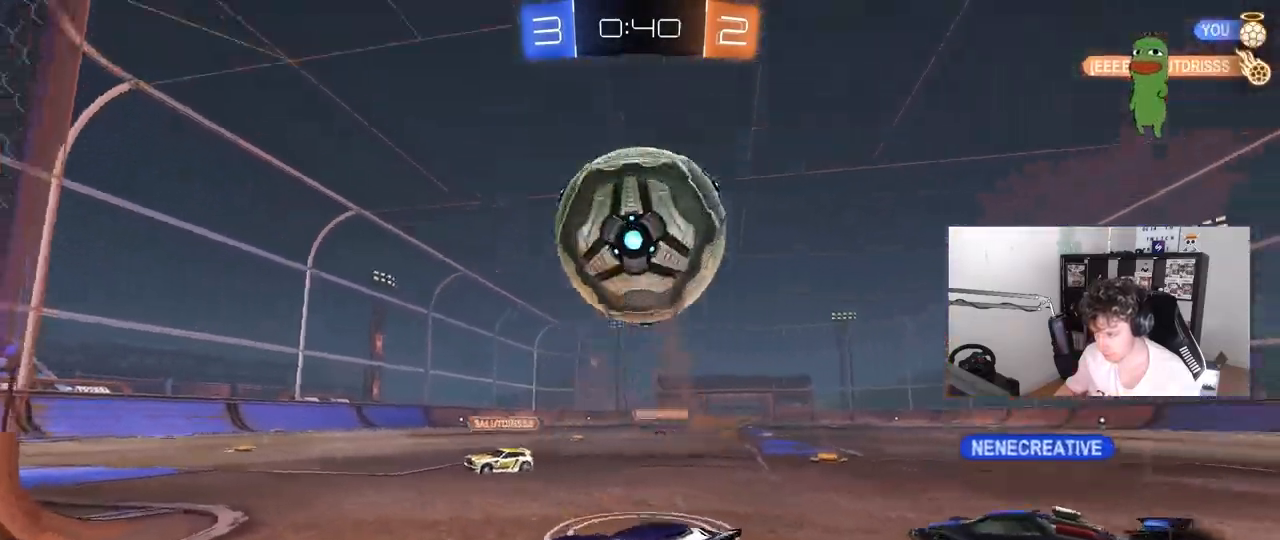
{"keys": ["a", "shift"], "mouse": ["left", "right"], "mouse_move": "down-left", "events": [[67, "w", "down"], [167, "mouse_right", "down"], [167, "w", "up"], [250, "s", "down"], [350, "d", "up"], [400, "s", "up"], [483, "a", "down"], [483, "mouse_left", "down"], [483, "shift", "down"]]}
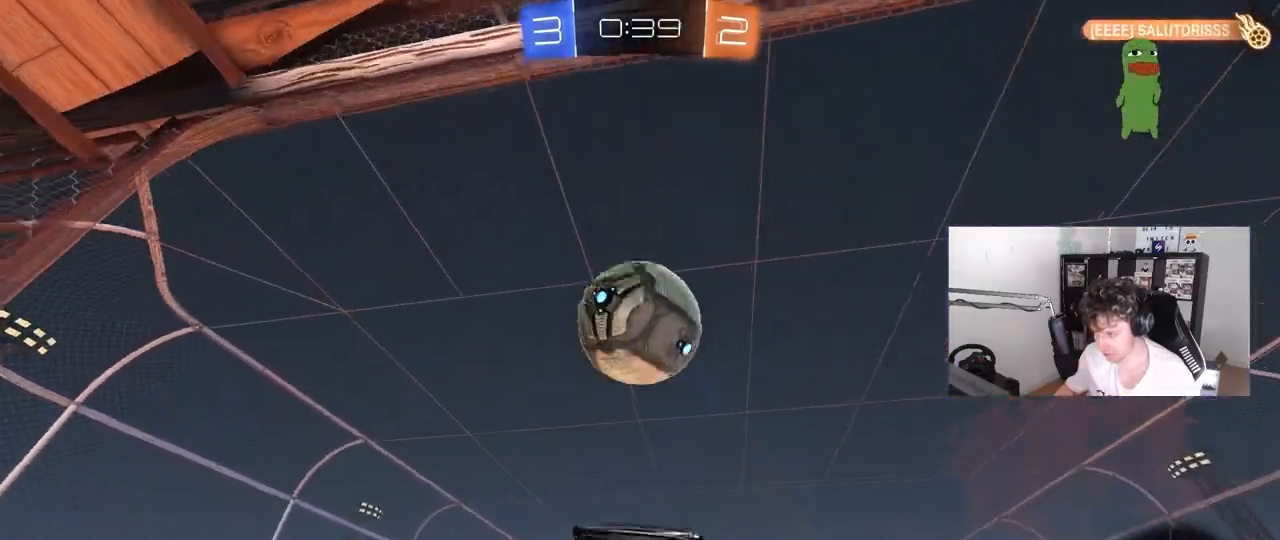
{"keys": [], "mouse": [], "mouse_move": "still", "events": [[83, "shift", "up"], [133, "mouse_right", "up"], [183, "s", "down"], [267, "mouse_left", "up"], [267, "s", "up"], [467, "a", "up"]]}
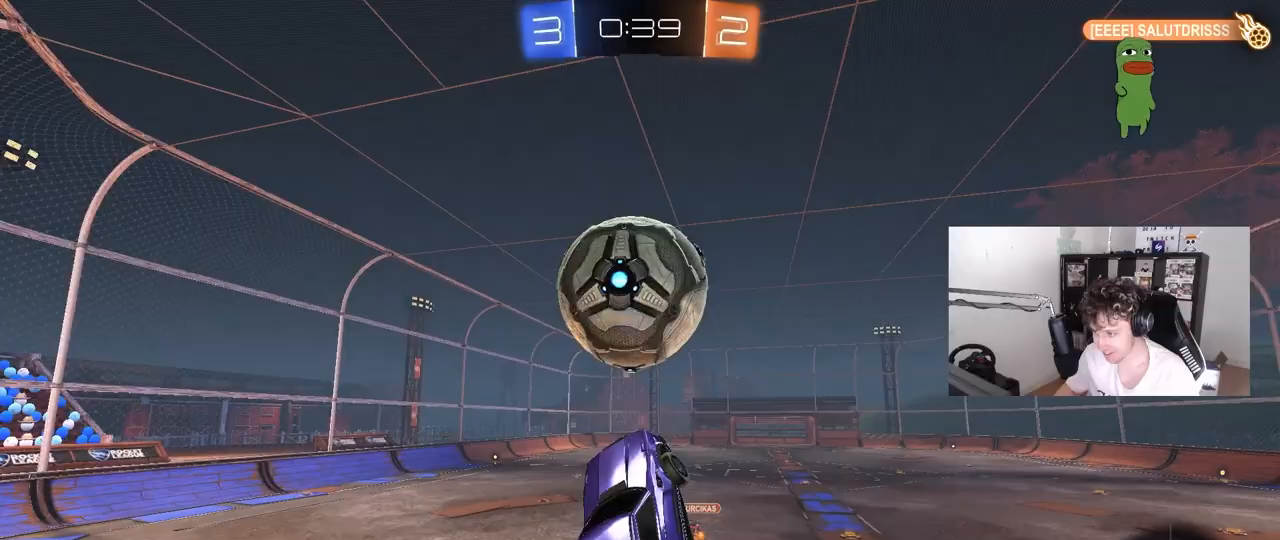
{"keys": ["a", "d", "shift"], "mouse": [], "mouse_move": "still", "events": [[50, "a", "down"], [50, "w", "down"], [200, "w", "up"], [250, "mouse_left", "down"], [250, "shift", "down"], [433, "d", "down"], [467, "mouse_left", "up"]]}
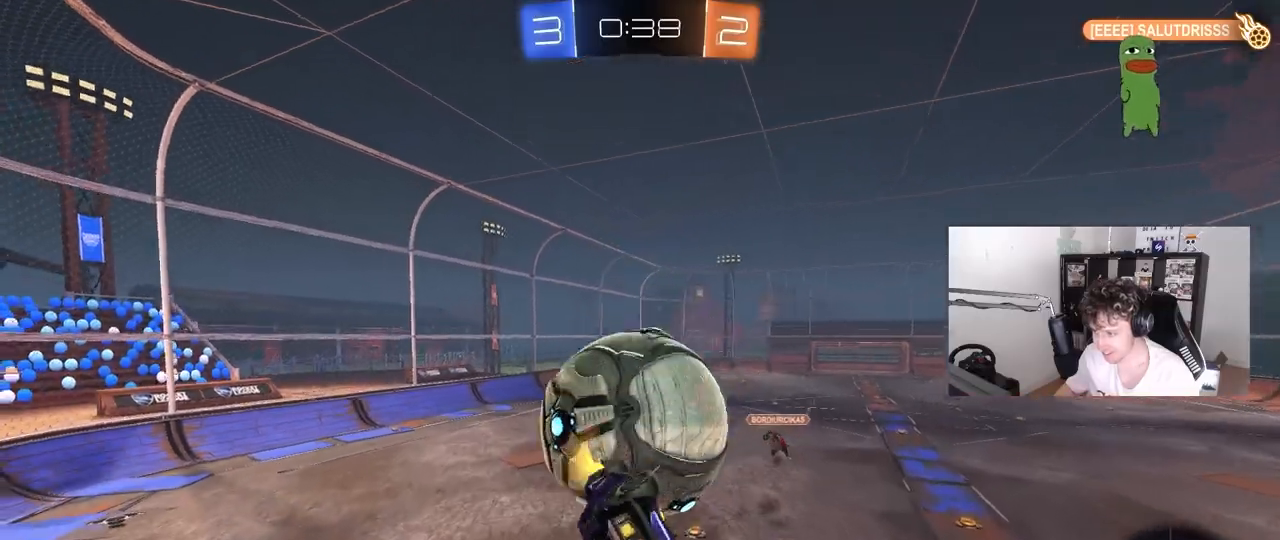
{"keys": ["a", "d", "s", "shift"], "mouse": [], "mouse_move": "still", "events": [[17, "d", "up"], [67, "mouse_left", "down"], [67, "w", "down"], [267, "mouse_left", "up"], [267, "w", "up"], [350, "s", "down"], [450, "d", "down"]]}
________
▸ **Exercise instructions**
For the string "still", return every line of the data where it appears.

▸ **Answer section**
{"keys": [], "mouse": [], "mouse_move": "still", "events": [[83, "shift", "up"], [133, "mouse_right", "up"], [183, "s", "down"], [267, "mouse_left", "up"], [267, "s", "up"], [467, "a", "up"]]}
{"keys": ["a", "d", "shift"], "mouse": [], "mouse_move": "still", "events": [[50, "a", "down"], [50, "w", "down"], [200, "w", "up"], [250, "mouse_left", "down"], [250, "shift", "down"], [433, "d", "down"], [467, "mouse_left", "up"]]}
{"keys": ["a", "d", "s", "shift"], "mouse": [], "mouse_move": "still", "events": [[17, "d", "up"], [67, "mouse_left", "down"], [67, "w", "down"], [267, "mouse_left", "up"], [267, "w", "up"], [350, "s", "down"], [450, "d", "down"]]}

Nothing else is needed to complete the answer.